So if this technique actually requires me to write my database access code at this level, it means that using something like an ORM is nearly impossible in a way that makes an ORM useful.
That stackoverflow answer is wrong - or at least, only applies to MySQL. The author is apparently unaware of other databases.
If you put Postgres in repeatable read or serializable[1] mode, it manages optimistic concurrency for you. Collisions will produce an error in the second transaction attempting to commit. The only "trick" is that your client code should be prepared to retry transactions that have concurrency failures, and this is very easily abstracted by a library. Your SQL or ORM code does not change (I use Hibernate, fwiw).
How does this work if your transactions also do external things? So if have two concurrent transactions that charge a credit card via an external API, as well as mark the order as paid in your DB? Retrying that transaction would be disastrous, no?
This is a problem that affects all distributed systems irrespective of database isolation levels. For example, your call to the external API might timeout; did the charge succeed or not? Database locking doesn't help you.
The solution comes in two parts:
1) Ensure your call to the card processor is idempotent and retry it. For example, grep Stripe's documentation for the "Idempotency-Key" header. Every processor should have a similar mechanism. Conveniently, if your database transaction unit-of-work includes the remote call, it will retry automatically in an optimistic scenario.
2) Get a webhook call from the credit card processor. Even though you are retrying your transaction, you can't guarantee that your server didn't crash without a successful commit. This potentially leaves a charged card without recording the purchase; the webhook will sync it up afterwards.
Distributed systems are hard if you think past the happy path. I wish every REST API would have an equivalent of Idempotency-Key.
Yup.
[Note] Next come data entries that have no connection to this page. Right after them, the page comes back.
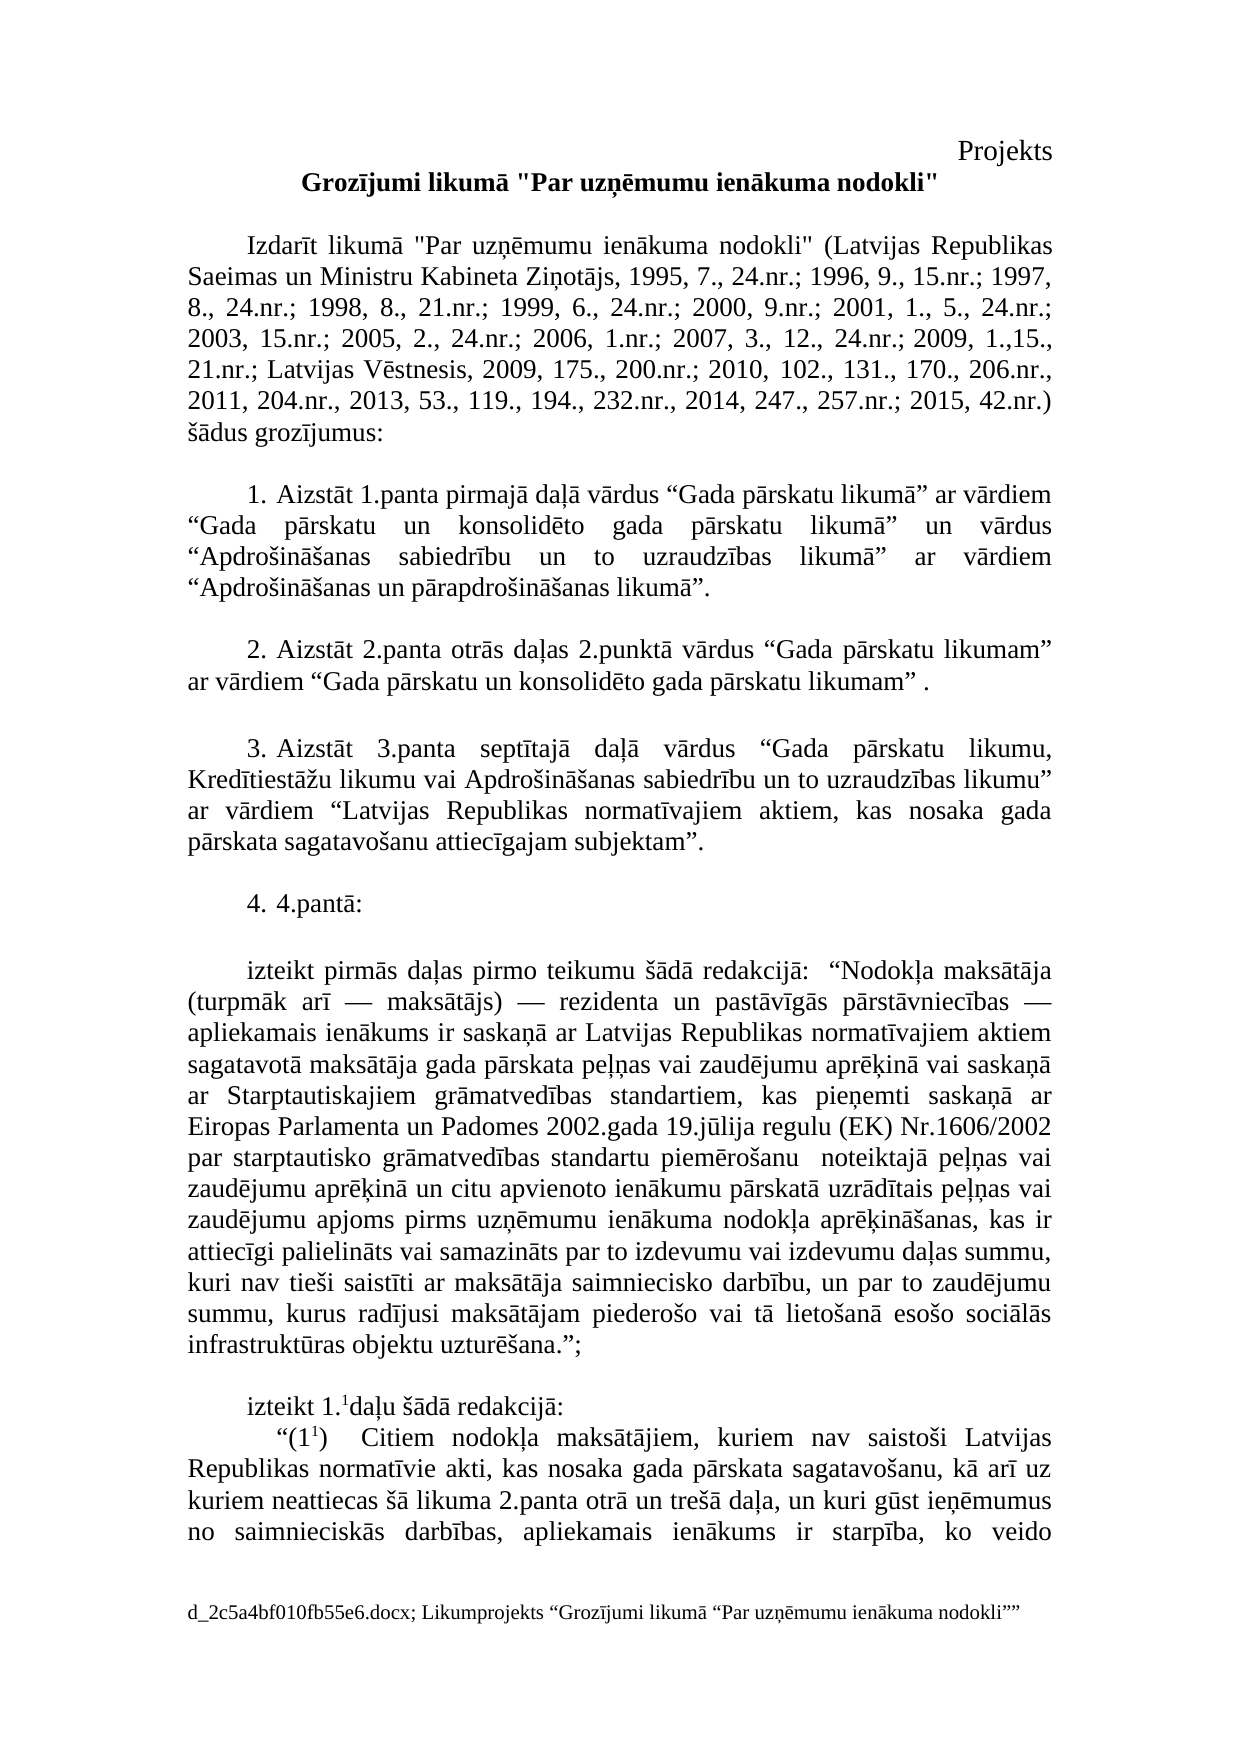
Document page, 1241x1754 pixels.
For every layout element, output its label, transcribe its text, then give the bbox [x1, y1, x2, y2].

text Projekts [187, 133, 1053, 166]
text Grozījumi likumā "Par uzņēmumu ienākuma nodokli" [187, 166, 1053, 198]
list Aizstāt 2.panta otrās daļas 2.punktā vārdus “Gada pārskatu likumam” ar vārdiem “Gada pārskatu un konsolidēto gada pārskatu likumam” . [187, 634, 1053, 696]
list 4.pantā: [187, 887, 1053, 918]
list izteikt 1.1daļu šādā redakcijā: [187, 1390, 1053, 1421]
text Izdarīt likumā "Par uzņēmumu ienākuma nodokli" (Latvijas Republikas Saeimas un Ministru Kabineta Ziņotājs, 1995, 7., 24.nr.; 1996, 9., 15.nr.; 1997, 8., 24.nr.; 1998, 8., 21.nr.; 1999, 6., 24.nr.; 2000, 9.nr.; 2001, 1., 5., 24.nr.; 2003, 15.nr.; 2005, 2., 24.nr.; 2006, 1.nr.; 2007, 3., 12., 24.nr.; 2009, 1.,15., 21.nr.; Latvijas Vēstnesis, 2009, 175., 200.nr.; 2010, 102., 131., 170., 206.nr., 2011, 204.nr., 2013, 53., 119., 194., 232.nr., 2014, 247., 257.nr.; 2015, 42.nr.) šādus grozījumus: [187, 229, 1053, 447]
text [187, 1421, 1053, 1546]
list izteikt pirmās daļas pirmo teikumu šādā redakcijā: “Nodokļa maksātāja (turpmāk arī — maksātājs) — rezidenta un pastāvīgās pārstāvniecības — apliekamais ienākums ir saskaņā ar Latvijas Republikas normatīvajiem aktiem sagatavotā maksātāja gada pārskata peļņas vai zaudējumu aprēķinā vai saskaņā ar Starptautiskajiem grāmatvedības standartiem, kas pieņemti saskaņā ar Eiropas Parlamenta un Padomes 2002.gada 19.jūlija regulu (EK) Nr.1606/2002 par starptautisko grāmatvedības standartu piemērošanu noteiktajā peļņas vai zaudējumu aprēķinā un citu apvienoto ienākumu pārskatā uzrādītais peļņas vai zaudējumu apjoms pirms uzņēmumu ienākuma nodokļa aprēķināšanas, kas ir attiecīgi palielināts vai samazināts par to izdevumu vai izdevumu daļas summu, kuri nav tieši saistīti ar maksātāja saimniecisko darbību, un par to zaudējumu summu, kurus radījusi maksātājam piederošo vai tā lietošanā esošo sociālās infrastruktūras objektu uzturēšana.”; [187, 954, 1053, 1359]
list Aizstāt 1.panta pirmajā daļā vārdus “Gada pārskatu likumā” ar vārdiem “Gada pārskatu un konsolidēto gada pārskatu likumā” un vārdus “Apdrošināšanas sabiedrību un to uzraudzības likumā” ar vārdiem “Apdrošināšanas un pārapdrošināšanas likumā”. [187, 478, 1053, 602]
list Aizstāt 3.panta septītajā daļā vārdus “Gada pārskatu likumu, Kredītiestāžu likumu vai Apdrošināšanas sabiedrību un to uzraudzības likumu” ar vārdiem “Latvijas Republikas normatīvajiem aktiem, kas nosaka gada pārskata sagatavošanu attiecīgajam subjektam”. [187, 732, 1053, 856]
I'm familiar with Strip's solution to this and am really happy with it. I also wish more API's had that.
But this brings me back to my original point: having a library that blindly re-tries POST requests that result database transactions on every conflict is not going to work. Until every external API, from printers to credit card processors, has an Idempotency Key equivalent you just can't do that generically, and you will have to do that with a custom bit of code for every situation.
Isn't it easier to just acquire an advisory lock for the critical bit and take your own database's concurrency contention out of the equation?
A lock still doesn't give you a transaction across two systems that aren't transactionally connected. If you're specifically worried about retries you can create a "task" (row in a table) in the transaction and have a consumer read tasks and propagate the message.
A lock is seductive because in the happy path it looks like you have a distributed transaction. In practice making reliable calls across distributed systems involves more complexity. The hard part is figuring out what to do when your remote call times out and you aren't sure if it succeeded; once you resolve that, you can usually work with any concurrency scenario.
Also, I found this and similar on SO: https://stackoverflow.com/questions/17431338/optimistic-lock...
So if this technique actually requires me to write my database access code at this level, it means that using something like an ORM is nearly impossible in a way that makes an ORM useful.